The quarterly filing announced in the 30th meeting EVOLVED into the current QRMP scheme — but they're not identical: WHAT WAS ANNOUNCED (Sep 2018): Simple concept: If turnover <₹5 Cr → file GSTR-1 and GSTR-3B quarterly (not monthly); Payment: Also quarterly; Timeline: From April 2019; Invoice upload: Bulk upload once per quarter. WHAT ACTUALLY HAPPENED (Evolution): 2019: Quarterly GSTR-1 allowed for <₹1.5 Cr turnover (not ₹5 Cr as promised); Monthly GSTR-3B continued for everyone; Gap: Only outward supply (GSTR-1) became quarterly, not payment return. 2020 (COVID): Various relaxations — quarterly 3B for some periods; 2021 (January): QRMP scheme officially launched — the 'proper' implementation. QRMP (Quarterly Return Monthly Payment) — CURRENT SYSTEM: WHO: Taxpayers with aggregate turnover ≤₹5 Cr in previous FY; RETURNS: Both GSTR-1 AND GSTR-3B filed QUARTERLY; PAYMENT: Tax paid MONTHLY using PMT-06 challan (not quarterly); B2B INVOICES: Can upload invoices monthly via IFF (Invoice Furnishing Facility) — first 2 months of quarter; No IFF = buyer can't see your invoices for ITC until quarter-end. KEY DIFFERENCES FROM ORIGINAL 2018 PROPOSAL: (1) Payment is MONTHLY (original proposed quarterly payment too — rejected as revenue would be delayed); (2) IFF introduced (original didn't address buyer's ITC needs for 2 months); (3) Two payment options: Fixed sum (35%/100% of last quarter's tax) OR Self-assessment (actual calculation); (4) Only available for those who OPT-IN (default is monthly filing).
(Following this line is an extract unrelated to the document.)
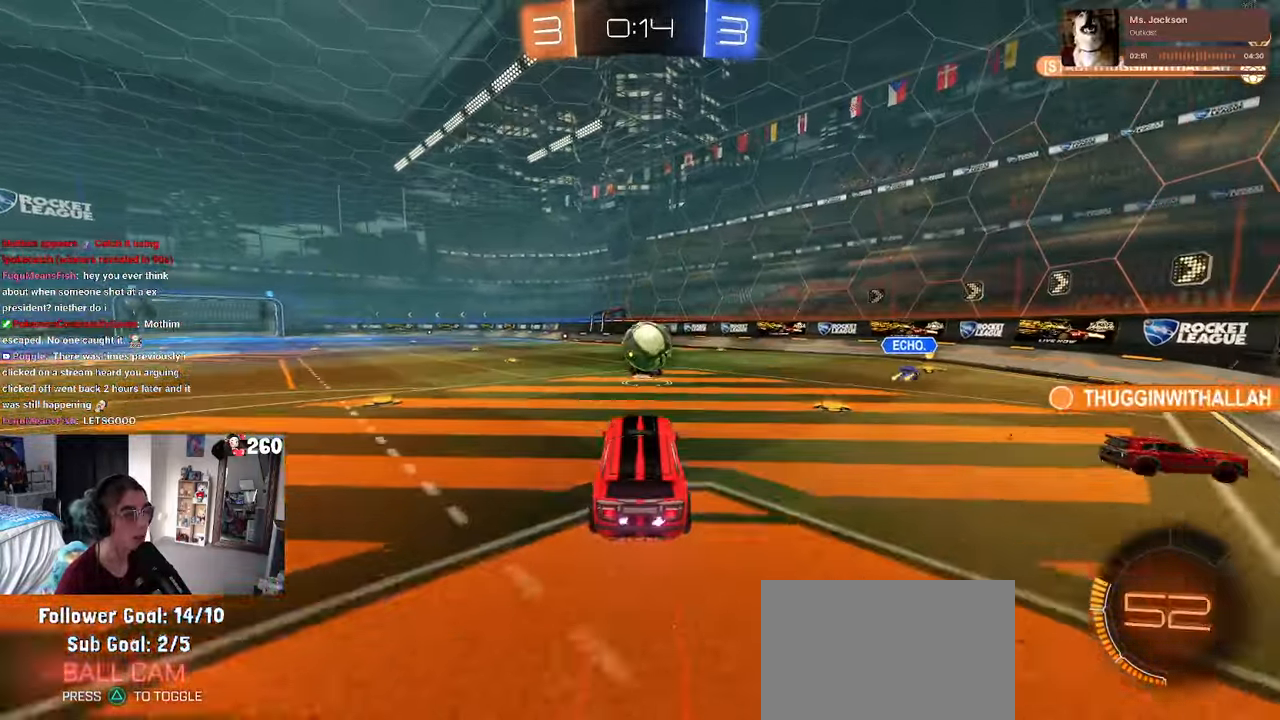
{"buttons": [], "left_stick": "center", "right_stick": "center", "events": [[267, "left_stick", "up"], [367, "CROSS", "down"], [500, "CROSS", "up"], [500, "R1", "up"], [500, "left_stick", "center"]]}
PRACTICAL IMPLICATIONS: GOOD: 8 returns/year instead of 24 (GSTR-1 × 4 + GSTR-3B × 4); CA fees reduced by 50-60% for small businesses; Less compliance stress for proprietors managing themselves. BAD: Monthly payment still required (working capital not freed); IFF adds complexity (must upload B2B invoices monthly anyway for big buyers); Quarterly filing means LATE visibility to buyers (ITC delayed); Annual reconciliation becomes harder (quarterly figures less granular). WHO SHOULD OPT FOR QRMP: ✅ Primarily B2C businesses (retailers, restaurants, services to individuals); ✅ Businesses with few B2B customers who can wait for quarterly ITC; ✅ Proprietors doing self-compliance (fewer deadlines = fewer late fees). WHO SHOULD NOT: ❌ Primarily B2B suppliers (your buyers NEED monthly GSTR-1 for their ITC); ❌ Export businesses (refund processing is faster with monthly returns); ❌ Businesses near ₹5 Cr threshold (might cross mid-year — forced switch back to monthly).